Patricia begins to suspect that James isn't human, especially after the mysterious disappearance of a group of kids from town.
1. Interview With the Vampire
Authored by Anne Rice
First published on April 12, 1976
346 pages — 4.01 on Goodreads
Anne Rice's iconic novel Interview With the Vampire invites you to recount the life of Louis de Pointe du Lac, a 200-year-old vampire who tells the story of his lengthy past to a young reporter.

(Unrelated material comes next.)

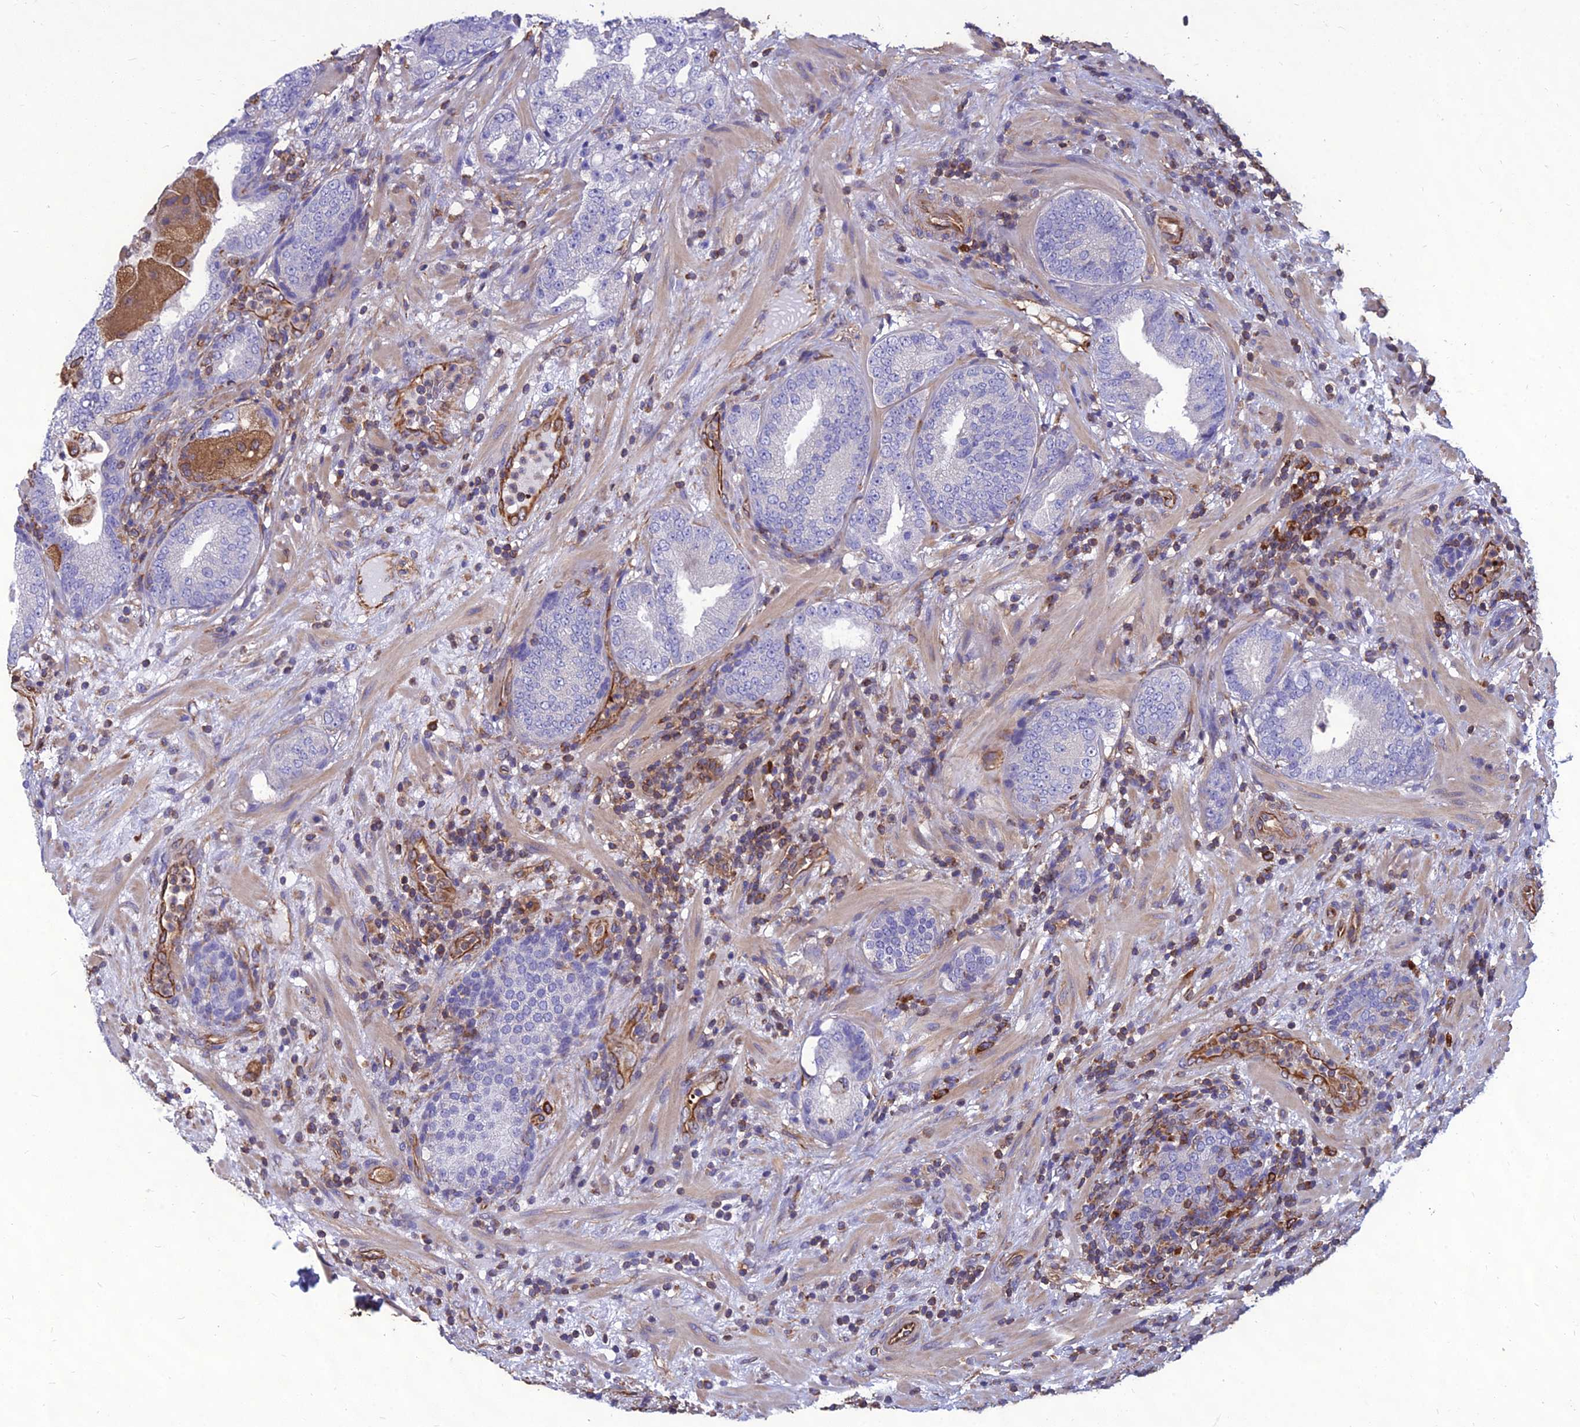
{"staining": {"intensity": "negative", "quantity": "none", "location": "none"}, "tissue": "prostate cancer", "cell_type": "Tumor cells", "image_type": "cancer", "snomed": [{"axis": "morphology", "description": "Adenocarcinoma, High grade"}, {"axis": "topography", "description": "Prostate"}], "caption": "Tumor cells show no significant staining in high-grade adenocarcinoma (prostate). (Stains: DAB immunohistochemistry (IHC) with hematoxylin counter stain, Microscopy: brightfield microscopy at high magnification).", "gene": "PSMD11", "patient": {"sex": "male", "age": 64}}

Louis was turned into a vampire because his vampire friend, Lestat de Lincourt, wanted a lifelong companion. As the novel progresses, Louis is unwillingly forced to feed on humans, and Lestat's manipulative nature starts to bleed through.
Manipulation, free will, and other aspects of human relationships are masterfully lampshaded in the pages of this thrilling novel.
Interview With the Vampire is one of the most classic books about vampires, first published in 1976 and exhibiting a huge influence on the supernatural genre of literature in its wake.
It ended up getting several sequels (called The Vampire Chronicles), plus a comic adaptation in 1992, a manga adaptation in 1994, a film adaptation in 1994, and a TV series adaptation in 2022.